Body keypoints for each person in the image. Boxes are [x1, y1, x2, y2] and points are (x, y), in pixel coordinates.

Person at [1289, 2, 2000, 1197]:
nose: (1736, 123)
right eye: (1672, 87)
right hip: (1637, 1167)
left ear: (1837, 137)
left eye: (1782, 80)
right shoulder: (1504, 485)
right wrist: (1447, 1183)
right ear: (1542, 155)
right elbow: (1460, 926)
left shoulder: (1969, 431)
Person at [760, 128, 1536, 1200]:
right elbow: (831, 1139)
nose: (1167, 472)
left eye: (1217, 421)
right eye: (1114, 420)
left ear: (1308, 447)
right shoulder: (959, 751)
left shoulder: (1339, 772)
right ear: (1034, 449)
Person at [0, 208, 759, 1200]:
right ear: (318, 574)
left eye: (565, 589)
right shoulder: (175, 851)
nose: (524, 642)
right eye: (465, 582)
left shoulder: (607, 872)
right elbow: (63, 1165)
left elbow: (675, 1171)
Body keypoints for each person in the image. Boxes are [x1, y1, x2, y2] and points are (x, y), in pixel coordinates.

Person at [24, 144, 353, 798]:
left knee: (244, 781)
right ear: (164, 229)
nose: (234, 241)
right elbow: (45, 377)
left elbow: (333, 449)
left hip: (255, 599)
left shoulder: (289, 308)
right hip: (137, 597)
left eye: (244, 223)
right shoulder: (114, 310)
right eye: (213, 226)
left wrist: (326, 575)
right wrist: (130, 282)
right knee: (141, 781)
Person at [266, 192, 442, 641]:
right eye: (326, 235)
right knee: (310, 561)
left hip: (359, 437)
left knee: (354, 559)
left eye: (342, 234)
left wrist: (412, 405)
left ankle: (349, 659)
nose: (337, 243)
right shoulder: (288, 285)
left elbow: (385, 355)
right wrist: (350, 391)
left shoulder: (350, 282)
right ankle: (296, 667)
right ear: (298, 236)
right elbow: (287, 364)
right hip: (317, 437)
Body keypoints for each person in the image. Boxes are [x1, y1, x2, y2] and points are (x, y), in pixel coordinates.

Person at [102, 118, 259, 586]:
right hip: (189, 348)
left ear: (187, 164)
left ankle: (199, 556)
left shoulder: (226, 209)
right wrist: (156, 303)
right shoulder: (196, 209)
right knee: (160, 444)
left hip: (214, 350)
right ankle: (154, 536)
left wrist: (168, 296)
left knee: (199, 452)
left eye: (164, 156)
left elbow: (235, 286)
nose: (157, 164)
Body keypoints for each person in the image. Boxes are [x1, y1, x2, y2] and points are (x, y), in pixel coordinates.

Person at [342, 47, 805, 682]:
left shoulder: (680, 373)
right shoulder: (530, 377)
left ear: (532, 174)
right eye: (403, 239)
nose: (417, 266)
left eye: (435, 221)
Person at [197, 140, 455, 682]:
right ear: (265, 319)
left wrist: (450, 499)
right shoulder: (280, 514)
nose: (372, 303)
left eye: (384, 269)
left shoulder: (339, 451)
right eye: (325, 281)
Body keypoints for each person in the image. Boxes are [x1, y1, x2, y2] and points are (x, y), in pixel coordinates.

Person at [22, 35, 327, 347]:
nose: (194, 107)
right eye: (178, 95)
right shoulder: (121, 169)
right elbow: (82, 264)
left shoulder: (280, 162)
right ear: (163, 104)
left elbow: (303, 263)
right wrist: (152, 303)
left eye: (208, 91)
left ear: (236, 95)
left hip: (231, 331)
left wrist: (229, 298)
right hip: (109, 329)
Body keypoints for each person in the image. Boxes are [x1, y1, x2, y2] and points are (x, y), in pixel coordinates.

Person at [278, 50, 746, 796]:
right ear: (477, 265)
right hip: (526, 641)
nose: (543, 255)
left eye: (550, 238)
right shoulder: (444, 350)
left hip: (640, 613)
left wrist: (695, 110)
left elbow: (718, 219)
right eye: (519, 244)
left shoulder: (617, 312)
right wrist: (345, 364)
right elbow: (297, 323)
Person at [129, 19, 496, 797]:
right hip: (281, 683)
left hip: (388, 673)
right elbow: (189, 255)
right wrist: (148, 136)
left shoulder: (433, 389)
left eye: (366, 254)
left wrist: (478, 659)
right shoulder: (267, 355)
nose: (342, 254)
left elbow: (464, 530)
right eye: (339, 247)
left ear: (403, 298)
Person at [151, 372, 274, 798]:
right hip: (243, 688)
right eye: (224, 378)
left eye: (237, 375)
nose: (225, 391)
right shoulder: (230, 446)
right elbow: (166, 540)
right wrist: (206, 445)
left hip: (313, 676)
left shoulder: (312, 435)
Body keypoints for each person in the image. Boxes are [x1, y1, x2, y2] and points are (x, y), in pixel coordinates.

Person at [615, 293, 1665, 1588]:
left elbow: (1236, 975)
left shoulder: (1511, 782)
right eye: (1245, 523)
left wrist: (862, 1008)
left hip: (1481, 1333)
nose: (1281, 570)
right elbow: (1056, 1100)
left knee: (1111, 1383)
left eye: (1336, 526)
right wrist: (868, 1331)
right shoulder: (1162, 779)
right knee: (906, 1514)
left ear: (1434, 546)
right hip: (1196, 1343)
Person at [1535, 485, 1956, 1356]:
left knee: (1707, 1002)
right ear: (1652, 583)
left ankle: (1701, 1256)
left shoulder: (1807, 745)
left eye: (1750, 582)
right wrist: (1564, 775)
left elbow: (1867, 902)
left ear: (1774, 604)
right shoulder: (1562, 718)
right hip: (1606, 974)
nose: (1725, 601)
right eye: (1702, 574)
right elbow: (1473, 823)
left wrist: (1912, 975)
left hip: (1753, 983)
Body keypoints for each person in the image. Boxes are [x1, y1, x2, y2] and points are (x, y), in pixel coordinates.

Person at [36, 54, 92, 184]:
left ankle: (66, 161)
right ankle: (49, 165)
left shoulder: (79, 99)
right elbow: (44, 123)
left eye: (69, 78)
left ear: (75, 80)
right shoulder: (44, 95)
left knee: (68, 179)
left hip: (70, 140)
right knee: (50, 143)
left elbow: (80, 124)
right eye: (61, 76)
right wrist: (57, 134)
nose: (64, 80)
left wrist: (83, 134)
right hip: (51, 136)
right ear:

_Your goal_
From the first line of the data above to the line holding "right elbow: (1460, 926)", reproduce each line exactly; emit no other lines.

_Reply_
Body keypoints for each person in the image. Boxes are [x1, y1, x2, y2] and points are (x, y), in pixel coordinates.

Person at [1289, 2, 2000, 1197]:
nose: (1736, 123)
right eye: (1672, 87)
right hip: (1637, 1167)
left ear: (1837, 137)
left eye: (1782, 80)
right shoulder: (1504, 485)
right wrist: (1447, 1183)
right ear: (1542, 155)
right elbow: (1460, 926)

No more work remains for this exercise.